-- START OF Source data --

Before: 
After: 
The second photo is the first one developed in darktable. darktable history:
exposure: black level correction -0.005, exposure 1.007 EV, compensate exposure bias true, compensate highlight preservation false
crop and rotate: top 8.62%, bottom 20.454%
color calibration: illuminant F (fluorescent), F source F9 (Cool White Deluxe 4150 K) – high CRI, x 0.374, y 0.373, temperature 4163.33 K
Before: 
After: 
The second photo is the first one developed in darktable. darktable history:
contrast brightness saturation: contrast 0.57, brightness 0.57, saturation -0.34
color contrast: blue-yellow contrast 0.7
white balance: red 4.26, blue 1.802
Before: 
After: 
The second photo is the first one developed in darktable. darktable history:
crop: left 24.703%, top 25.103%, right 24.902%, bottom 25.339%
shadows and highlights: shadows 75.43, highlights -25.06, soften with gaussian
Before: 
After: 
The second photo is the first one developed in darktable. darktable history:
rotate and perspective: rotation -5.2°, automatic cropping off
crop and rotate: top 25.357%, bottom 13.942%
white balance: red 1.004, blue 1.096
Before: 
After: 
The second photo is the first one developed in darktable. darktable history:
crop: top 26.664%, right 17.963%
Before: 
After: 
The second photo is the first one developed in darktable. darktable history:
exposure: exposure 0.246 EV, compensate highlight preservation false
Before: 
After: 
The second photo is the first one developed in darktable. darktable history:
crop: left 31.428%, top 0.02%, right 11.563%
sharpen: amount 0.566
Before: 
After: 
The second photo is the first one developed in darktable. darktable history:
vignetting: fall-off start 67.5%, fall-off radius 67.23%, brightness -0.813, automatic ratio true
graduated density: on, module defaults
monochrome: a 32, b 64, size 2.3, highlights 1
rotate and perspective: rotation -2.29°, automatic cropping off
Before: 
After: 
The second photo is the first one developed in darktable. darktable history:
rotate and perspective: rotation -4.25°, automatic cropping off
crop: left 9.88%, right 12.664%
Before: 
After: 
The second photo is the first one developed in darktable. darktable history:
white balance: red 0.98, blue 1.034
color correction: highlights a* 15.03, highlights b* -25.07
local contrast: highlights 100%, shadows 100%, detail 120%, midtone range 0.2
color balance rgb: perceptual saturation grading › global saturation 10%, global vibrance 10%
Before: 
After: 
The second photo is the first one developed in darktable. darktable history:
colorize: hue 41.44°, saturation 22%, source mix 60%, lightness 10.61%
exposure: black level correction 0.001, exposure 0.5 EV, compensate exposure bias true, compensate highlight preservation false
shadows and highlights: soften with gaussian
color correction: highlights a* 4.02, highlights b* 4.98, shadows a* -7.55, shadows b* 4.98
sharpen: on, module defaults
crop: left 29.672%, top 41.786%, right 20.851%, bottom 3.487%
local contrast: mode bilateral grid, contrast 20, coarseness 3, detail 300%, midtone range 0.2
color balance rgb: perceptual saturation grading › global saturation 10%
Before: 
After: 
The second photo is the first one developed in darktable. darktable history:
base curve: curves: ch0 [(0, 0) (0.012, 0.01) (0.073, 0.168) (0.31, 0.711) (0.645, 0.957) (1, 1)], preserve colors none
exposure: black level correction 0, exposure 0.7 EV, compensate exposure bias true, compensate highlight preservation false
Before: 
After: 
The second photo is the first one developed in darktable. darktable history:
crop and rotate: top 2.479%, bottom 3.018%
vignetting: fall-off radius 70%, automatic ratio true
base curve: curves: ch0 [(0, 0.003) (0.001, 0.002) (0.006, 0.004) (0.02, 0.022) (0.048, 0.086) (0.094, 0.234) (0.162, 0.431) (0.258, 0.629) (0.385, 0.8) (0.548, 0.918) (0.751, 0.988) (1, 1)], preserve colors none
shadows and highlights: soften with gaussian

-- END OF Source data --

Problem requirements:
Rewrite all of the data above, changing every "developed" to "processed" and keeping everything else the same.

Solved exercise:
Before: 
After: 
The second photo is the first one processed in darktable. darktable history:
exposure: black level correction -0.005, exposure 1.007 EV, compensate exposure bias true, compensate highlight preservation false
crop and rotate: top 8.62%, bottom 20.454%
color calibration: illuminant F (fluorescent), F source F9 (Cool White Deluxe 4150 K) – high CRI, x 0.374, y 0.373, temperature 4163.33 K
Before: 
After: 
The second photo is the first one processed in darktable. darktable history:
contrast brightness saturation: contrast 0.57, brightness 0.57, saturation -0.34
color contrast: blue-yellow contrast 0.7
white balance: red 4.26, blue 1.802
Before: 
After: 
The second photo is the first one processed in darktable. darktable history:
crop: left 24.703%, top 25.103%, right 24.902%, bottom 25.339%
shadows and highlights: shadows 75.43, highlights -25.06, soften with gaussian
Before: 
After: 
The second photo is the first one processed in darktable. darktable history:
rotate and perspective: rotation -5.2°, automatic cropping off
crop and rotate: top 25.357%, bottom 13.942%
white balance: red 1.004, blue 1.096
Before: 
After: 
The second photo is the first one processed in darktable. darktable history:
crop: top 26.664%, right 17.963%
Before: 
After: 
The second photo is the first one processed in darktable. darktable history:
exposure: exposure 0.246 EV, compensate highlight preservation false
Before: 
After: 
The second photo is the first one processed in darktable. darktable history:
crop: left 31.428%, top 0.02%, right 11.563%
sharpen: amount 0.566
Before: 
After: 
The second photo is the first one processed in darktable. darktable history:
vignetting: fall-off start 67.5%, fall-off radius 67.23%, brightness -0.813, automatic ratio true
graduated density: on, module defaults
monochrome: a 32, b 64, size 2.3, highlights 1
rotate and perspective: rotation -2.29°, automatic cropping off
Before: 
After: 
The second photo is the first one processed in darktable. darktable history:
rotate and perspective: rotation -4.25°, automatic cropping off
crop: left 9.88%, right 12.664%
Before: 
After: 
The second photo is the first one processed in darktable. darktable history:
white balance: red 0.98, blue 1.034
color correction: highlights a* 15.03, highlights b* -25.07
local contrast: highlights 100%, shadows 100%, detail 120%, midtone range 0.2
color balance rgb: perceptual saturation grading › global saturation 10%, global vibrance 10%
Before: 
After: 
The second photo is the first one processed in darktable. darktable history:
colorize: hue 41.44°, saturation 22%, source mix 60%, lightness 10.61%
exposure: black level correction 0.001, exposure 0.5 EV, compensate exposure bias true, compensate highlight preservation false
shadows and highlights: soften with gaussian
color correction: highlights a* 4.02, highlights b* 4.98, shadows a* -7.55, shadows b* 4.98
sharpen: on, module defaults
crop: left 29.672%, top 41.786%, right 20.851%, bottom 3.487%
local contrast: mode bilateral grid, contrast 20, coarseness 3, detail 300%, midtone range 0.2
color balance rgb: perceptual saturation grading › global saturation 10%
Before: 
After: 
The second photo is the first one processed in darktable. darktable history:
base curve: curves: ch0 [(0, 0) (0.012, 0.01) (0.073, 0.168) (0.31, 0.711) (0.645, 0.957) (1, 1)], preserve colors none
exposure: black level correction 0, exposure 0.7 EV, compensate exposure bias true, compensate highlight preservation false
Before: 
After: 
The second photo is the first one processed in darktable. darktable history:
crop and rotate: top 2.479%, bottom 3.018%
vignetting: fall-off radius 70%, automatic ratio true
base curve: curves: ch0 [(0, 0.003) (0.001, 0.002) (0.006, 0.004) (0.02, 0.022) (0.048, 0.086) (0.094, 0.234) (0.162, 0.431) (0.258, 0.629) (0.385, 0.8) (0.548, 0.918) (0.751, 0.988) (1, 1)], preserve colors none
shadows and highlights: soften with gaussian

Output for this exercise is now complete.